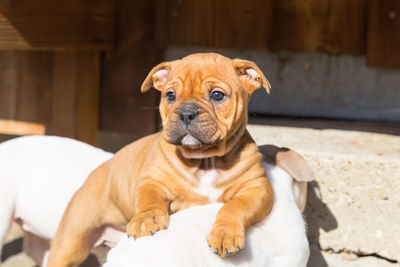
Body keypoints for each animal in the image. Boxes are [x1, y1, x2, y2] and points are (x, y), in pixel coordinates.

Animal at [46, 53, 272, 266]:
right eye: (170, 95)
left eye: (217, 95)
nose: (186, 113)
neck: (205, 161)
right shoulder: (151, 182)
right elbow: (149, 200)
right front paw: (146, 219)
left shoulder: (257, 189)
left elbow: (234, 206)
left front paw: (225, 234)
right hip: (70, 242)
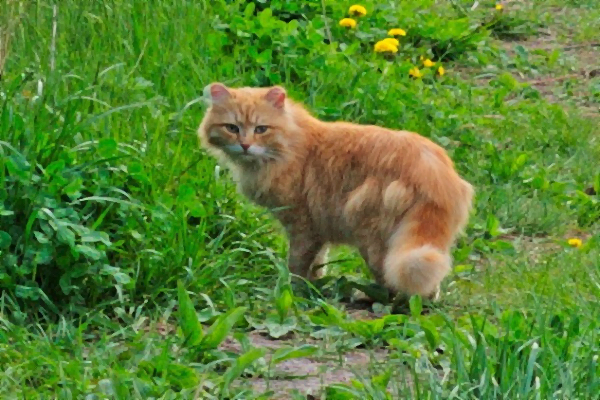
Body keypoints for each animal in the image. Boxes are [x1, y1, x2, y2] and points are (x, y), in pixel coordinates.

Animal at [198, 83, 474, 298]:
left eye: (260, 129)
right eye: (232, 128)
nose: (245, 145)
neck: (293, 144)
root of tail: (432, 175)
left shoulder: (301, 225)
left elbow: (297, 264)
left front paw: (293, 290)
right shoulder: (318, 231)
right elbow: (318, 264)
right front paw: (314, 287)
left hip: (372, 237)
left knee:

⁂

Task to complete =
Exactly as given, set down each line of the material, but include no pictures.

Task result =
Body keypoints for each animal in the image. Boxes are [x1, y1, x2, y2] and points are (x, y), in pixel coordinates.

Animal at [46, 53, 272, 266]:
right eye: (170, 95)
left eye: (217, 95)
nose: (186, 113)
neck: (205, 161)
right shoulder: (151, 182)
right elbow: (149, 200)
right front paw: (146, 219)
left shoulder: (257, 189)
left elbow: (234, 206)
left front paw: (225, 234)
right hip: (70, 242)
Body keypoints for each animal in the image. Boxes are [x1, y1, x2, y2] and points are (x, y), in pixel coordinates.

Animal at [198, 83, 474, 298]:
left eye: (260, 129)
right eye: (232, 128)
nose: (245, 145)
neck: (293, 144)
root of tail: (432, 175)
left shoulder: (301, 225)
left elbow: (297, 264)
left front paw: (293, 290)
right shoulder: (318, 231)
right elbow: (318, 264)
right front paw: (314, 287)
left hip: (372, 237)
left knee:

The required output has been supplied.